Everyone should have a firefly night light once in their lives!

They'll be around for another week or so, I think. Come see our natural fireworks!

Nancy

Wednesday, June 25, 2008

I'll Drink To That!

There has been a lot of hoopla in the past year about South African Wines – the newest region in the pantheon of “new world” vineyards. We tried a Chenin Blanc from the Stellenbosch region last fall, and fell in love.

Originally from the Loire region of North West France (think Chateau country) where it was called Pineau de la Loire, Chenin Blanc has been grown world wide for centuries. Because it likes a warm climate, it is widely planted in Australia and New Zealand as well as in South America under the name of Pinot Blanco (not to be confused with Pinot Blanc, a different beast entirely, of which we will write later). Indeed, Chenin Blanc was the best selling wine varietal in the US in the 1970s, and today is the third most popular California planting. In South Africa Chenin Blanc, known as Steen, has been grown for more than 350 years and currently is the most widely planted varietal, accounting for about 1/3 of the vines grown.

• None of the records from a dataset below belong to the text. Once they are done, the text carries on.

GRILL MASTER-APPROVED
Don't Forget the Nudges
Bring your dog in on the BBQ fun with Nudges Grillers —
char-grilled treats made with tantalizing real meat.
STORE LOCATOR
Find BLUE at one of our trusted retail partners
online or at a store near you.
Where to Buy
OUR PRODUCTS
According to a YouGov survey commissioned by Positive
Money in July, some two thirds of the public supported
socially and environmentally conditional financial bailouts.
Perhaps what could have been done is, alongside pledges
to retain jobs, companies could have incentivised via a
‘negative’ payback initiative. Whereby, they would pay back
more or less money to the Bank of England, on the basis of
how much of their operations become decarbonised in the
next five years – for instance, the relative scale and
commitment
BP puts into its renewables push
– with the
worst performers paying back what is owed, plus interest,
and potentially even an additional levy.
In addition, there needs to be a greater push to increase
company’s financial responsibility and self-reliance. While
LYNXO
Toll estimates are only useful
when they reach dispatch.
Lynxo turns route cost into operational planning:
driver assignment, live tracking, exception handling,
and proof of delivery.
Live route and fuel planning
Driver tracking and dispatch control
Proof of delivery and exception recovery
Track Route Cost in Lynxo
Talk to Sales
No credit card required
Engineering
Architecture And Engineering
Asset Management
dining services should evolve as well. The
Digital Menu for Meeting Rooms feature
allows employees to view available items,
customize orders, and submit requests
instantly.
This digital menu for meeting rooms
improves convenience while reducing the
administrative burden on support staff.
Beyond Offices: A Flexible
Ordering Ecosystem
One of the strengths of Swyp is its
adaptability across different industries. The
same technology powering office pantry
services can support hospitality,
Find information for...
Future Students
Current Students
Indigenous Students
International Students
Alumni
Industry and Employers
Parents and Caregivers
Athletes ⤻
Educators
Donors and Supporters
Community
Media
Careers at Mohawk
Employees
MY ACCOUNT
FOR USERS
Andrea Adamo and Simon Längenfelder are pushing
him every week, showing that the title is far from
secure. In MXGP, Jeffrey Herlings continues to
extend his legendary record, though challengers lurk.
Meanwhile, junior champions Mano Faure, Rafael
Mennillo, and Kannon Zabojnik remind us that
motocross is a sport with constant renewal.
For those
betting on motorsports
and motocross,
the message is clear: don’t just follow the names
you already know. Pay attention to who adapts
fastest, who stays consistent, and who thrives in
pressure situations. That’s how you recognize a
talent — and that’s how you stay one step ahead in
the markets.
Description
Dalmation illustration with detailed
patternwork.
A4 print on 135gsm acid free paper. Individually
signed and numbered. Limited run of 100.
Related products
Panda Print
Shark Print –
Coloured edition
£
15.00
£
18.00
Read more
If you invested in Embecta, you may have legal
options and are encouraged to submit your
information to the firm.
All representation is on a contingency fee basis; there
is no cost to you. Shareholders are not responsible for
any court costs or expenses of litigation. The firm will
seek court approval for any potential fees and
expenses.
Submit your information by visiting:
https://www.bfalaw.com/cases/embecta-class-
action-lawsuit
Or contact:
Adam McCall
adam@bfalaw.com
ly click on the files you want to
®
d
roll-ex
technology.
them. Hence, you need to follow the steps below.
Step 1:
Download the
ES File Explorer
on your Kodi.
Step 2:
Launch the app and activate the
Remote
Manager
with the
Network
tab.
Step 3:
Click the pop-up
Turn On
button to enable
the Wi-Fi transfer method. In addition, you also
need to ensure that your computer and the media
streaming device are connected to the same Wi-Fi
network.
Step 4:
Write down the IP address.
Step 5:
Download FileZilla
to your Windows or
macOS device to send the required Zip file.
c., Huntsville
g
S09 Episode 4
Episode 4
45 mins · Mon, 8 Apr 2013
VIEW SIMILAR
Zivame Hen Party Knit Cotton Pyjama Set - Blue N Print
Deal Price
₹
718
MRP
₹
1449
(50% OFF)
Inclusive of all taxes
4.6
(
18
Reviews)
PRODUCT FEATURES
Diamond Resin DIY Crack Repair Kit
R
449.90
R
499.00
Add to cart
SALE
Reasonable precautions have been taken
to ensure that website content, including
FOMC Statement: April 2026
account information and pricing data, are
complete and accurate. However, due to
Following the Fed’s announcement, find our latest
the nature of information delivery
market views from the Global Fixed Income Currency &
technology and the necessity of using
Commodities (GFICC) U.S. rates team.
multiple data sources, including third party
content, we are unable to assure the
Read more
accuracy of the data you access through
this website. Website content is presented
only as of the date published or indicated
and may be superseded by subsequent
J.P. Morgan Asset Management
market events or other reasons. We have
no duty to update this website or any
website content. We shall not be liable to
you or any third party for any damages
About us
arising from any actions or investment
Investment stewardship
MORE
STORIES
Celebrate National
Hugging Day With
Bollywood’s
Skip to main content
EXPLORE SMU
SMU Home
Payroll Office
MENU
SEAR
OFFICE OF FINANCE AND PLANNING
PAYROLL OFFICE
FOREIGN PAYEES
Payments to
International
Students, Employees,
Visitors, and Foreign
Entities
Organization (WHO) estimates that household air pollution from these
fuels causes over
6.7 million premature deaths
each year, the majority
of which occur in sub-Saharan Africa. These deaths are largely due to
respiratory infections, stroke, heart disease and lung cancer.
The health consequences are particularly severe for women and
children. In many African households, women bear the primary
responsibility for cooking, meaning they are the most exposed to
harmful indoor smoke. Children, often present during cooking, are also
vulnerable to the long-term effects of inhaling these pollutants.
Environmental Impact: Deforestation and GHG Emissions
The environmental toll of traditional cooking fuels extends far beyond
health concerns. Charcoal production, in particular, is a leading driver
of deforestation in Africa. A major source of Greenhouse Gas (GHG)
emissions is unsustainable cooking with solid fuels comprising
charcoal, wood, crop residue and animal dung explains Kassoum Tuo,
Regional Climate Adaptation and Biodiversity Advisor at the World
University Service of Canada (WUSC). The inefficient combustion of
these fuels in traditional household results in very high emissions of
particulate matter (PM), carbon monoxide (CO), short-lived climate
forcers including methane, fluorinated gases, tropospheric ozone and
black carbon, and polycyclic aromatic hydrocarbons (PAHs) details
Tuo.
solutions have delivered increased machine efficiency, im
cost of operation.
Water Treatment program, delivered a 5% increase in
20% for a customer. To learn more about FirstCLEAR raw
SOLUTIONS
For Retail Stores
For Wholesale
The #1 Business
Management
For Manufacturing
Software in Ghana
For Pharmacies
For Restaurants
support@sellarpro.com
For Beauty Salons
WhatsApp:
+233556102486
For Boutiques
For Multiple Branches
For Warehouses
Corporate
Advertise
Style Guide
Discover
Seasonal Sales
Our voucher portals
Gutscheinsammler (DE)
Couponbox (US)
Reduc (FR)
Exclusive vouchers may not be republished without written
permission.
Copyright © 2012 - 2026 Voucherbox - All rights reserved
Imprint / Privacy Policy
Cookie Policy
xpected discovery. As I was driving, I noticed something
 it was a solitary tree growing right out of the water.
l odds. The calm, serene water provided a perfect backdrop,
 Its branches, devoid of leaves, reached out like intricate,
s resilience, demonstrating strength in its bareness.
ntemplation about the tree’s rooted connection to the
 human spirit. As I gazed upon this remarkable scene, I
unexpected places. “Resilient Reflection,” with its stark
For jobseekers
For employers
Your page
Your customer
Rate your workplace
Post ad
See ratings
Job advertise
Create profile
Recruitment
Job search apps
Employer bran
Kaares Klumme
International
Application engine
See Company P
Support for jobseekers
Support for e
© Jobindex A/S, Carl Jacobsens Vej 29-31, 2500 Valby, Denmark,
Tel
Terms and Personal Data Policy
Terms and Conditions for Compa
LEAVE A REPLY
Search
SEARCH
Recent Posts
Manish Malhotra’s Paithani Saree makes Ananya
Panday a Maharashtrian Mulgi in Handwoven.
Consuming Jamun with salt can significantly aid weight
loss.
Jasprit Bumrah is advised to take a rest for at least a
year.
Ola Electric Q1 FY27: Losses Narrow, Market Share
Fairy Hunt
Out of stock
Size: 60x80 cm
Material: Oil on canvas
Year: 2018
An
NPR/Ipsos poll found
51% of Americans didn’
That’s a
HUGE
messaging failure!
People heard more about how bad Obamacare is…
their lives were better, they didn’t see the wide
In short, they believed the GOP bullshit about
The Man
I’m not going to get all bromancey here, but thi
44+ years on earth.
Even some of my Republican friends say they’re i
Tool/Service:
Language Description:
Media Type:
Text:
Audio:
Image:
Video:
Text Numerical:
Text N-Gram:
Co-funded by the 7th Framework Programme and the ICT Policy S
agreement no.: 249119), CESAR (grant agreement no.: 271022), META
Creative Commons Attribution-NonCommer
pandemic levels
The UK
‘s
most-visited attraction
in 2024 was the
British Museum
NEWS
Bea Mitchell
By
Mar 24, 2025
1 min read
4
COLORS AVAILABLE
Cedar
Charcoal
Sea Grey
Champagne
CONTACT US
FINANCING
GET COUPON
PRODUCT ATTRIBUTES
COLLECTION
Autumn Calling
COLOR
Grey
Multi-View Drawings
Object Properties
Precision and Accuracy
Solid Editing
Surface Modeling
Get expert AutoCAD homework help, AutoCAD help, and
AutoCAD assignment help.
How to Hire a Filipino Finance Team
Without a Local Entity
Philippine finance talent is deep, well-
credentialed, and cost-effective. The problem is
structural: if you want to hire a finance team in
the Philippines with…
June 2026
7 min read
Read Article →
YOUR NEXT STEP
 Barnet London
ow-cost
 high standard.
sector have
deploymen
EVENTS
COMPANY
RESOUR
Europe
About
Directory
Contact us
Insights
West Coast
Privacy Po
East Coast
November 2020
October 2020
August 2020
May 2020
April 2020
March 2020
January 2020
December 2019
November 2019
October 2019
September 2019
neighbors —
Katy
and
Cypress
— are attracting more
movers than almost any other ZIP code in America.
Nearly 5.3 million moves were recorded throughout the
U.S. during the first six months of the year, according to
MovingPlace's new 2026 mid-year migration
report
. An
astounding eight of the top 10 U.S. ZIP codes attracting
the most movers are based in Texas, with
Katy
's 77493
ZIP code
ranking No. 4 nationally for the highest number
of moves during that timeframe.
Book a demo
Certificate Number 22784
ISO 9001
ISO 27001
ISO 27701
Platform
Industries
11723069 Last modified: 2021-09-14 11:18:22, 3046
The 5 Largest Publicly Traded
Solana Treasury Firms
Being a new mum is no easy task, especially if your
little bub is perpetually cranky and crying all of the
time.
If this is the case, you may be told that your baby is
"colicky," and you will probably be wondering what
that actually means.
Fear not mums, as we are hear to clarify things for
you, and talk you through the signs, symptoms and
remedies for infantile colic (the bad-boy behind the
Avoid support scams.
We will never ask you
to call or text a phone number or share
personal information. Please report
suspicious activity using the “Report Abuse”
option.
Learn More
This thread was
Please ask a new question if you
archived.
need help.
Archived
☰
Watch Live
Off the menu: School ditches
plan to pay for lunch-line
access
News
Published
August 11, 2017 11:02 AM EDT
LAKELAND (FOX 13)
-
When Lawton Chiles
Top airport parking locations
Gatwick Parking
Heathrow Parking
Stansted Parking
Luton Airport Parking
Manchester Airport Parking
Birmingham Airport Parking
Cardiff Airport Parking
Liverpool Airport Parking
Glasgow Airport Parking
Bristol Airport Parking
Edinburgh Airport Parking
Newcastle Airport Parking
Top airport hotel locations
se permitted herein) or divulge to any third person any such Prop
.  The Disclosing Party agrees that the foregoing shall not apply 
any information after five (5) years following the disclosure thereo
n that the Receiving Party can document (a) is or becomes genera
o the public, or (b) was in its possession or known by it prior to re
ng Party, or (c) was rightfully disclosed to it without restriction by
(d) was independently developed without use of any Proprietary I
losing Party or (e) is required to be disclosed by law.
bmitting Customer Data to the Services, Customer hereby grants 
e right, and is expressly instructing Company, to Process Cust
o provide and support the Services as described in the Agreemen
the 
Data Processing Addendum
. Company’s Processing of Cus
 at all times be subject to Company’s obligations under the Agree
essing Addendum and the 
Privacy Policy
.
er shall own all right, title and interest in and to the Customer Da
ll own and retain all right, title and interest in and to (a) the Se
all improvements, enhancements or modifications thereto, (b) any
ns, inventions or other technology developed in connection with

Unfortunately, because it is grown so widely, Chenin Blanc can be less-than-memorable. Think jug wine on a bad day. But well done, and this wine is fragrant and characterized by honey and honeysuckle, apple, quince, pear, cantaloupe and honeydew. Its natural high acidity keeps it from being cloying.

Versatility is the cornerstone of this grape - It can be vinified to range from dry (the famous wines of Saumur) to off dry (Vouvray comes to mind), to unctuous botryticized dessert wines. Chenin Blanc forms the base of sparkling wines and Brandy as well. Often it is seen as a neutral palate which can be used to highlight a region’s “terroir” or land - soil, irrigation, and vinification.

The Mulderbosch Steen op Hout 2006 from Stellenbosch South Africa is certainly one of our favorite white wines, and has become a mainstay of the award-winning Sunset Hill House winelist. It is medium bodied, just off dry, with pronounced pear flavors. The acid inherent in this wine keeps it lively and clean, and gives it excellent balance. Lightly oaked, it is smooth and lingers on the palate. No wonder it has garnered so much international acclaim, among which is its inclusion in the coveted “Wine Spectator top 100 wines” in 2007. Even better, it has a price of about $15.00/btl and is available through the NH State Liquor Stores by special order. Go ahead and order a case – it won’t last long once you taste it!

Chenin Blanc makes for easy pairing with many foods, especially those with a bit of spice, as well as fish and light poultry. We enjoyed it this week with Monkfish Dijonnaise – the creamy sweet white fish parallels the wines smooth sweetness, while the racy mustard sauce (with a good bit of the wine added) is tamed by it. This same sauce and wine can be paired beautifully with any mild fish, or sauté some chicken for a quick, elegant dinner. I’ll drink (happily) to that!

Sauce Dijonnaise

In a saucepan over low heat melt 2T butter. Add 1 shallot, minced and cook until translucent, then stir in ½ teaspoon dried thyme, 1T dried mustard powder, 1T grainy mustard and 2T flour, cooking until the flour is no longer raw – about 2 minutes. Add 1 cup milk (cream if you wish to be decadent), and bring to a simmer. Then add ¼ C Chenin Blanc, simmer briefly and serve alongside your favorite mild fish or chicken.